| Recorded data |
+--
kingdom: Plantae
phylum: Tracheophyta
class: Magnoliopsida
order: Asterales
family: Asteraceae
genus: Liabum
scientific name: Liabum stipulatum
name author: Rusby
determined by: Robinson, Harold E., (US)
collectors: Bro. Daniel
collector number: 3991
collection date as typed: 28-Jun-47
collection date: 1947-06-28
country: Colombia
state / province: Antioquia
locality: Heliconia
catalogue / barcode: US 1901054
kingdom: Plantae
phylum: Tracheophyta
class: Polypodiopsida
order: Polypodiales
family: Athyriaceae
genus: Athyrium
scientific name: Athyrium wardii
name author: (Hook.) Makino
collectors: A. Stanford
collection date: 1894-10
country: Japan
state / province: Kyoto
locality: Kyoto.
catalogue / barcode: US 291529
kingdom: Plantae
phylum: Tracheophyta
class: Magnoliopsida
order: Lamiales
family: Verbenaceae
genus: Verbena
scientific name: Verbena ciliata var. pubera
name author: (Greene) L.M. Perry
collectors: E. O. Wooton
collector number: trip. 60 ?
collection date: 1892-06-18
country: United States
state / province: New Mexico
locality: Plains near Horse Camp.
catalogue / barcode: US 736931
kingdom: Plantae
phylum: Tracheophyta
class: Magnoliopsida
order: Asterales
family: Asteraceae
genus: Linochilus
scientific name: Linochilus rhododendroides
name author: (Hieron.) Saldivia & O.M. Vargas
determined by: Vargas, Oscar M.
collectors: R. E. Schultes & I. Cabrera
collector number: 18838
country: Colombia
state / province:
+--
| Prompt |
Arrange the lines of the data above as a Markdown table with the columns Row and Line, starting with the line with "determined by: Robinson, Harold E., (US)" and going on through the line with "family: Verbenaceae". Number each row, and leave out any blank lines.

| Exercise answer |
| Row | Line |
|---|---|
| 1 | determined by: Robinson, Harold E., (US) |
| 2 | collectors: Bro. Daniel |
| 3 | collector number: 3991 |
| 4 | collection date as typed: 28-Jun-47 |
| 5 | collection date: 1947-06-28 |
| 6 | country: Colombia |
| 7 | state / province: Antioquia |
| 8 | locality: Heliconia |
| 9 | catalogue / barcode: US 1901054 |
| 10 | kingdom: Plantae |
| 11 | phylum: Tracheophyta |
| 12 | class: Polypodiopsida |
| 13 | order: Polypodiales |
| 14 | family: Athyriaceae |
| 15 | genus: Athyrium |
| 16 | scientific name: Athyrium wardii |
| 17 | name author: (Hook.) Makino |
| 18 | collectors: A. Stanford |
| 19 | collection date: 1894-10 |
| 20 | country: Japan |
| 21 | state / province: Kyoto |
| 22 | locality: Kyoto. |
| 23 | catalogue / barcode: US 291529 |
| 24 | kingdom: Plantae |
| 25 | phylum: Tracheophyta |
| 26 | class: Magnoliopsida |
| 27 | order: Lamiales |
| 28 | family: Verbenaceae |